On left is a dark haired women wearing a blouse and teal cover; right is cover a book The Swank Hotel, with a drawing of a hotel room and the name of the book in white and yellow text
Professor of English Lucy Corin has been awarded a Guggenheim Fellowship. Her last novel was "The Swank Hotel," published in 2021.

Creative Writing Professor Awarded Guggenheim

Lucy Corin, a UC Davis Department of English professor of creative writing, has received a Guggenheim Fellowship. She plans to use the fellowship to work on her next novel, tentatively titled Les and Rae. She is one of eight fiction writers to receive a Guggenheim Fellowship this year.

“(The book) is about a couple who respond to current cultural pressures differently — one joins an underground gun group and one sneaks away into the woods at the edge of their neighborhood,” she said.

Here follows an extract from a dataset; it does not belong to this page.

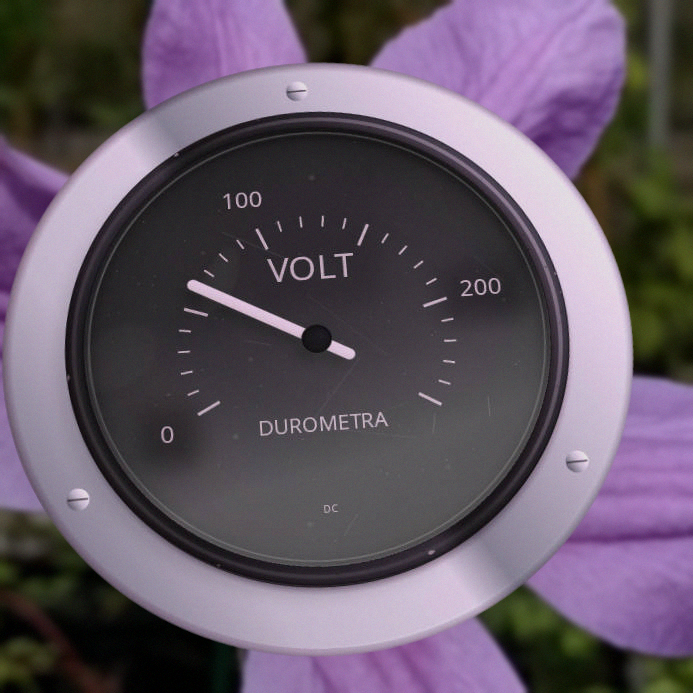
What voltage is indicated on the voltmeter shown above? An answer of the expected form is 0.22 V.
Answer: 60 V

Corin's most recent novel is The Swank Hotel, published in 2021. She is also author of the story collections One Hundred Apocalypses and Other Apocalypses and The Entire Predicament, and the novel Everyday Psychokillers: A History for Girls. Her work has appeared in American Short Fiction, Conjunctions, Harper’s Magazine, Ploughshares, Bomb, Tin House Magazine, and the New American Stories anthology from Vintage Contemporaries. She is the recipient of an American Academy of Arts and Letters Rome Prize and a literature fellowship from the National Endowment for the Arts.

She has been at UC Davis since 2004 and holds a Bachelor of Arts from Duke University and a Master of Fine Arts from Brown University.

“One of the incredible things about a fellowship like this is that I don’t have to know my timeline or publisher," Corin said. “I can use the funds to support the natural growth of the project as a work of art and take the rest from there.”

Other recent Guggenheim fellows from the College of Letters and Science are: Ali Anooshahr, history, and L.M. Bogad, theatre and dance, 2021; Heghnar Zeitlian Watenpaugh, art history, 2020; Ari Kelman, history, and Elizabeth Miller, English, 2019.

Awarded by the John Simon Guggenheim Foundation, the fellowship program started in 1925. Since its inception, the foundation has awarded about $400 million to 18,000 individuals in many fields. This year, 171 fellows in 48 disciplines were selected from 2,500 applicants.